I say 'finally', but this is actually the first time I applied for it. There have been positions previously, but I didn't bother, because I didn't think I had enough experience (or enough pairs of trainers).
But a few months ago, I was asked to voluntarily move from backshift to dayshift - voluntarily take a pay cut, basically - and I agreed to.
I remember this raising a few a eyebrows at the time, not least among the Nigels of this world. Or more concisely, among Nigel. Why would I voluntarily take a pay cut?
And I said that I was playing the long game, and that I hoped doing it would stand me in good stead when promotion opportunities came up.
Four months down the line, and I can conclusively say it has. The plan worked. Some positions came up lately, I applied, and was successful in getting one.
I mean . . . I wasn't just down to me voluntarily agreeing to change shift. I've also worked my f*ckin' arse for three years now, been a model employee, and so on. And those efforts have been rewarded.

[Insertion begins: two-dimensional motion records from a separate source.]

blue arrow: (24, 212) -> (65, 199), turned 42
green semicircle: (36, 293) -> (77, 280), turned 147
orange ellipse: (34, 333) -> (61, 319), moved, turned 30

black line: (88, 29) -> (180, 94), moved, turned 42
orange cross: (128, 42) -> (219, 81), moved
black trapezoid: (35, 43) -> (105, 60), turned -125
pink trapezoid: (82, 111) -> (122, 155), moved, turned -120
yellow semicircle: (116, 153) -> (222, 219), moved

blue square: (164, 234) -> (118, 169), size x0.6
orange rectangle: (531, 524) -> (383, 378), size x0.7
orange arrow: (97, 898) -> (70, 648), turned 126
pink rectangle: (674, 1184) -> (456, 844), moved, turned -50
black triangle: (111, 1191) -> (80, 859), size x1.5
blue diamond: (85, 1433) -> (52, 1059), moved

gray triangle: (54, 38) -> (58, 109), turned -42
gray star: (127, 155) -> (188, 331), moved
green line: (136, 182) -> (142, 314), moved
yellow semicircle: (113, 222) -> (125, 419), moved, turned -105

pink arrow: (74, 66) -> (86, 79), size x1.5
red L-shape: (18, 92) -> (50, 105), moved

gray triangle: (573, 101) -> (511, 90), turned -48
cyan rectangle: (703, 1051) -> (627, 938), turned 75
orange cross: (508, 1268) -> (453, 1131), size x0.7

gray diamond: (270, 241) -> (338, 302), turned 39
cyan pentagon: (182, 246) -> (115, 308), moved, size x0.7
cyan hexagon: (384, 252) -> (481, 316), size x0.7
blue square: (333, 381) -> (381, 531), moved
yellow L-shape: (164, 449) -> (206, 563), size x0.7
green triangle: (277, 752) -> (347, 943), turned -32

I know that sounds very right wing, and I feel uncomfortable saying it. I still believe there is no correlation at all between corporate concepts of what hard work and worth is, and the reality and complexity of peoples' lives.
But within that corporate framework, i've been exemplary, and this promotion is worth an extra £400 a month after tax. Which isn't peanuts.
And the trainers . . . going to work in a new pair of trainers every once in a while probably does help set the right impression. Again, within a superficial corporate framework.
But it worked. It worked. And here I am now.